Election Tech Tuesday: Electronic Poll Books Are Popular With Administrators, Adopted Differently Across Jurisdictions
Return to Election Data Dispatches
Election Tech Tuesday
This Election Data Dispatch series explores emerging issues in elections technology and their relationship to the future of voting and civic engagement in America.
Electronic Poll Books Are Popular With Administrators, Adopted Differently Across Jurisdictions
Electronic poll books, or e-poll books—digital lists that replace the traditional paper books that poll workers use to check voters in—were recommended by the Presidential Commission on Election Administration as a way for jurisdictions to make voter processing at polling places more accurate and efficient.
This recommendation probably came as no surprise to local election officials. More than half of those who responded to the commission’s Survey of Local Election Officials named e-poll books when asked whether they would like to try any new technologies or administrative procedures.

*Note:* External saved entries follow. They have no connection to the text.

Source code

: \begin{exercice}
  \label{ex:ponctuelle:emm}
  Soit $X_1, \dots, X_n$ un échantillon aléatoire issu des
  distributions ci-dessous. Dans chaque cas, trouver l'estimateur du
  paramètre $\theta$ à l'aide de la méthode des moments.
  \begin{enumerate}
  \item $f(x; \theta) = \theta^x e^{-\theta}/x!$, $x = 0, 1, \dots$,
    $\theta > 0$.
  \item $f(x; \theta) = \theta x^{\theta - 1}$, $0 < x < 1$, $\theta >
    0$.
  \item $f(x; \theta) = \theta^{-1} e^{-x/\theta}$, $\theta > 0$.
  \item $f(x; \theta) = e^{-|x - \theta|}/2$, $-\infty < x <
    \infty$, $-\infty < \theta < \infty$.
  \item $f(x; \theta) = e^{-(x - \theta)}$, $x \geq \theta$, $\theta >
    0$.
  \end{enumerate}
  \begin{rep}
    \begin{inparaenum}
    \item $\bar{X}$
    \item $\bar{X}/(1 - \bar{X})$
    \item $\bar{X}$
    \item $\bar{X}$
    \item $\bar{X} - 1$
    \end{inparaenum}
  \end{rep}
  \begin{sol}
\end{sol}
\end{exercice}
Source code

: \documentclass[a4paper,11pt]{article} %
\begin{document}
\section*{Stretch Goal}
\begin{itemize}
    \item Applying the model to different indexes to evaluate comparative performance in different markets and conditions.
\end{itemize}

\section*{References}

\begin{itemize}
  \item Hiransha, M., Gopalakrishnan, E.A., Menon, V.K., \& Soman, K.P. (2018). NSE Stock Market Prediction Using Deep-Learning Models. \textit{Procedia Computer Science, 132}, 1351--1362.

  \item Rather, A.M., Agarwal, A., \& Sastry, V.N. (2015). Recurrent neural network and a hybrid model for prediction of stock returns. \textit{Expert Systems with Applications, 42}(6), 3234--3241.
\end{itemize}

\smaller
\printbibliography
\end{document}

According to the National Conference of State Legislatures, e-poll books are becoming more prevalent, with many states authorizing, but not requiring, their use:
- The March 2014 primary election was the first time that voters in Chicago were able to use e-poll books; other Illinois jurisdictions were already using the technology.
- Several Indiana counties have used e-poll books since 2007 as part of a pilot program allowing the use of vote centers, which, unlike traditional polling places, allow any eligible voter in the county to cast a ballot. But a 2013 state law that authorizes all jurisdictions to use e-poll books and requires that they be certified is prompting some counties to adopt new technology in advance of the 2014 election.